Grau-Moya J, Leibfried F, Genewein T, Braun D.A. (2016) Planning with Information-Processing Constraints and Model Uncertainty in Markov Decision Processes. ECML PKDD 2016, Riva del Garda, Italy, Proceedings, Part II
Jordi Grau-Moya presented our paper on Planning with Information-Processing Constraints and Model Uncertainty in Markov Decision Processes at ECML 2016. In the paper, the free energy principle for decision-making is used to model different traits of (human) decision-making in a Markov decision-process (MDP):
- bounded rationality, that is decision-making under limited computational resources. In the MDP setting this corresponds to agents, that cannot produce deterministic policies but rather have some degree of stochasticity (noise) in their action-selection/-execution.
- model uncertainty - the agent is aware that its (state-transition-) model of the environment does not precisely reflect the true world and thus allows optimistic or pessimistic deviations from that model to drive exploration.
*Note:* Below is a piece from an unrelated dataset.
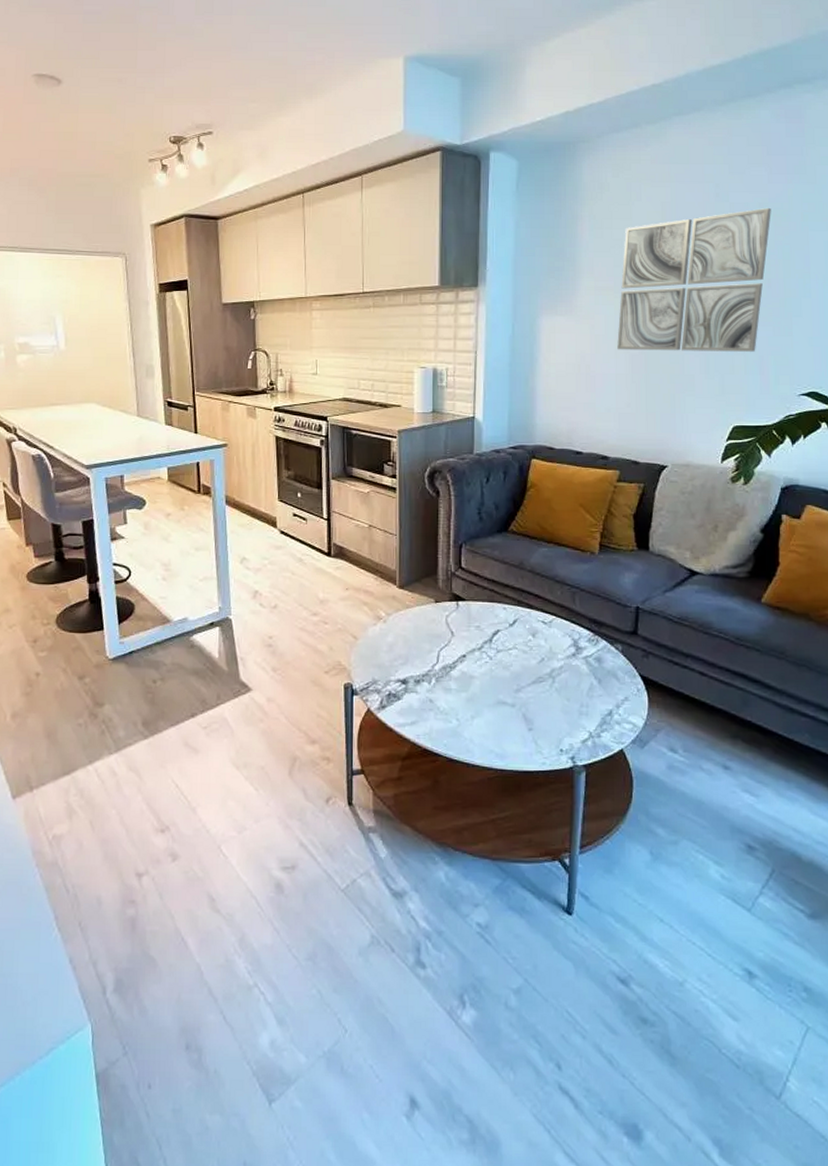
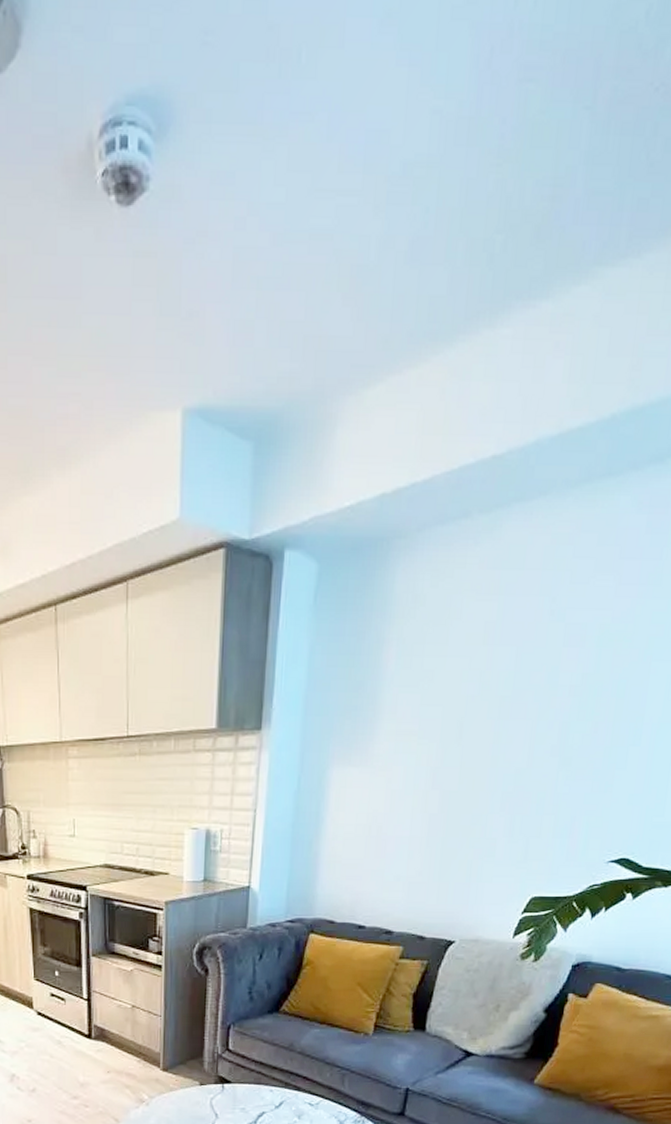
wall art: present [617,207,771,352] -> none [414,630,613,811]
The application of the free-energy principle to planning in the MDP setting leads to a value-iteration like scheme, that allows to model both bounded rationality but also model uncertainty. Interestingly, the degree of bounded rationality but also the degree of model uncertainty is governed by a continuous parameter. For model-uncertainty, this parameter can produce exploration behavior on a a continuum between optimism, indifference or pessimism in the face of uncertainty, which could be very interesting for a general robot-learning framework where the model-uncertainty attitude is governed by the task-setting (an autonomous car should probably explore in a very conservative fashion, whereas a simulated robot can potentially explore with great optimism to speed up learning).